Man who shot Manchester police officers to spend 5 years in state prison psych unitBy JASON SCHREIBER
Union Leader Correspondent
February 08. 2018 12:40PM
BRENTWOOD — A robbery suspect who shot two Manchester police officers in 2016 will spend at least five years in the state prison’s secure psychiatric unit after pleading not guilty by reason of insanity to attempted murder charges.
In a courtroom filled with about 50 Manchester officers, Rockingham County Superior Court Judge Andrew Schulman sentenced 34-year-old Ian MacPherson for the shootings that injured officers Ryan Hardy and Matthew O’Connor on May 13, 2016.
While the former Queen City man admitted in court to shooting the officers, he will not be held criminally responsible because of his mental illness, including a diagnosis of schizophrenia.
Schulman spoke while accepting the plea deal about MacPherson’s “severe delusional and psychotic behavior.”
“It’s a very sad case,” he said.
Hardy and O’Connor appeared in court but didn’t speak as Senior Assistant Attorney General Jeff Strelzin recounted the events leading up to the shootings.
MacPherson, who despite his mental health history legally purchased the gun, was identified as a suspect in an armed robbery of a Manchester convenience store on May 12, 2016. Hardy spotted him on a city street the next day and called out to him to try to question him.
Strelzin said MacPherson pulled out a semi-automatic handgun, raised it to Hardy’s face and fired.
Hardy was shot in the face and shoulder but managed to radio to dispatch that shots had been fired and provided a description of MacPherson’s direction.

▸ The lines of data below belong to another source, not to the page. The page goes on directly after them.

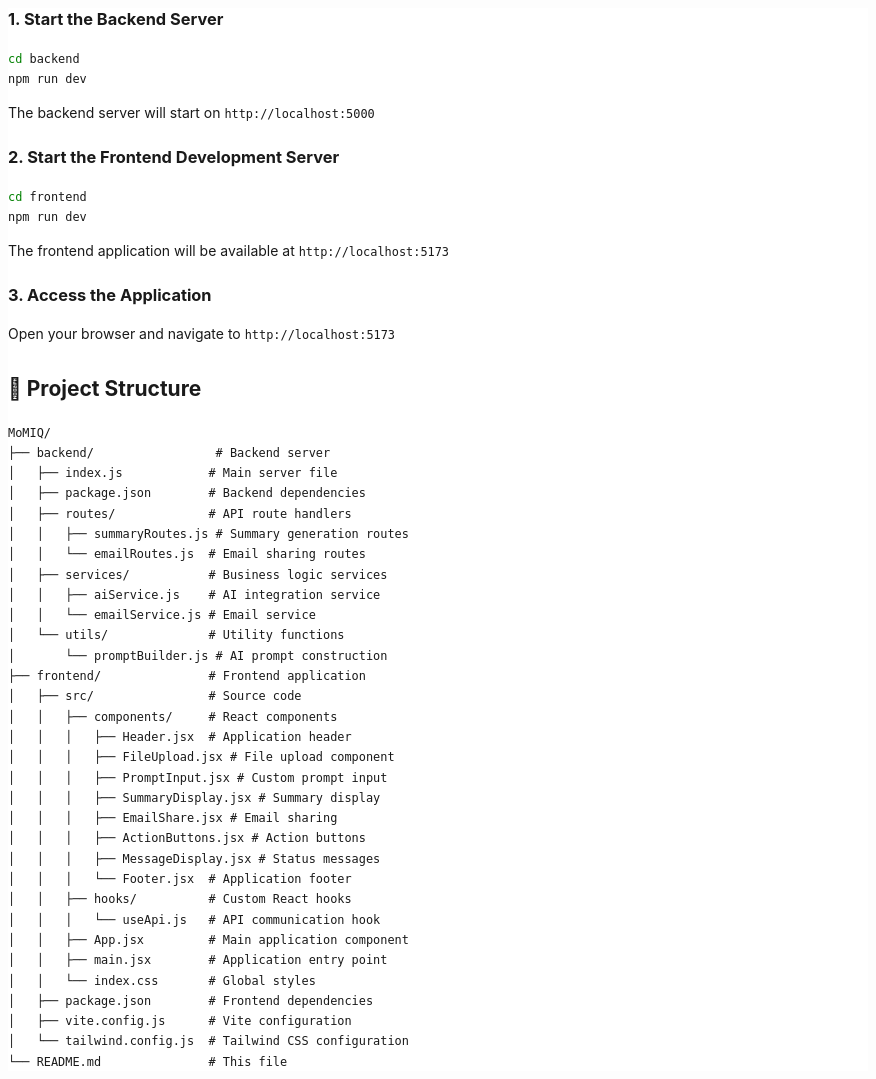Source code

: ### 1. Start the Backend Server
```bash
cd backend
npm run dev
```

The backend server will start on `http://localhost:5000`

### 2. Start the Frontend Development Server
```bash
cd frontend
npm run dev
```

The frontend application will be available at `http://localhost:5173`

### 3. Access the Application
Open your browser and navigate to `http://localhost:5173`

## 📁 Project Structure

```
MoMIQ/
├── backend/                 # Backend server
│   ├── index.js            # Main server file
│   ├── package.json        # Backend dependencies
│   ├── routes/             # API route handlers
│   │   ├── summaryRoutes.js # Summary generation routes
│   │   └── emailRoutes.js  # Email sharing routes
│   ├── services/           # Business logic services
│   │   ├── aiService.js    # AI integration service
│   │   └── emailService.js # Email service
│   └── utils/              # Utility functions
│       └── promptBuilder.js # AI prompt construction
├── frontend/               # Frontend application
│   ├── src/                # Source code
│   │   ├── components/     # React components
│   │   │   ├── Header.jsx  # Application header
│   │   │   ├── FileUpload.jsx # File upload component
│   │   │   ├── PromptInput.jsx # Custom prompt input
│   │   │   ├── SummaryDisplay.jsx # Summary display
│   │   │   ├── EmailShare.jsx # Email sharing
│   │   │   ├── ActionButtons.jsx # Action buttons
│   │   │   ├── MessageDisplay.jsx # Status messages
│   │   │   └── Footer.jsx  # Application footer
│   │   ├── hooks/          # Custom React hooks
│   │   │   └── useApi.js   # API communication hook
│   │   ├── App.jsx         # Main application component
│   │   ├── main.jsx        # Application entry point
│   │   └── index.css       # Global styles
│   ├── package.json        # Frontend dependencies
│   ├── vite.config.js      # Vite configuration
│   └── tailwind.config.js  # Tailwind CSS configuration
└── README.md               # This file
```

Other officers eventually found him walking and yelled for him to put his hands up.
“I’m the one you’re looking for,” he told them before firing and striking O’Connor in the leg during a gun battle.
Following his arrest, authorities learned more about his history of mental illness.
Schulman spoke about a note MacPherson had left at a bar days before the shootings with “rambling and strange references” and talk about conspiracies and fictional crime families.
Schulman also recalled a 700-page document found in MacPherson’s residence with the same conspiracy themes, appearing to support the idea that MacPherson suffered from “paranoid delusions.”
MacPherson could have faced life in prison if convicted of the attempted murder charges, but under the plea deal he was sentenced to the secure psychiatric unit at the state prison for the next five years.
It’s possible he could remain in the unit beyond the five years, depending on his condition.
“This is the outcome that’s dictated by the law and the facts. Unfortunately, this is a defendant who had a longstanding mental health issue and it went extremely bad over the course of a couple of nights and two police officers almost lost their lives, so this is the best resolution that we can hope for. Obviously, the hope is that this defendant gets the help he needs and doesn’t hurt anyone else in the future,” Strelzin said after the hearing.
Manchester Police Chief Nick Willard praised the actions of the injured officers and others who assisted, calling them “courageous and heroic.”
“Officer Hardy was out there protecting the citizens of Manchester knowing he’s probably confronting an armed individual. He got shot in the face. He got shot in the shoulder, yet undaunted and courageously he puts out information over the radio for other officers to know who he encountered,” he said.
Willard said other officers continued to search for MacPherson knowing they could be shot at as well.
“Sure enough, officer O’Connor was then shot in the leg in that brief gun battle,” the chief said.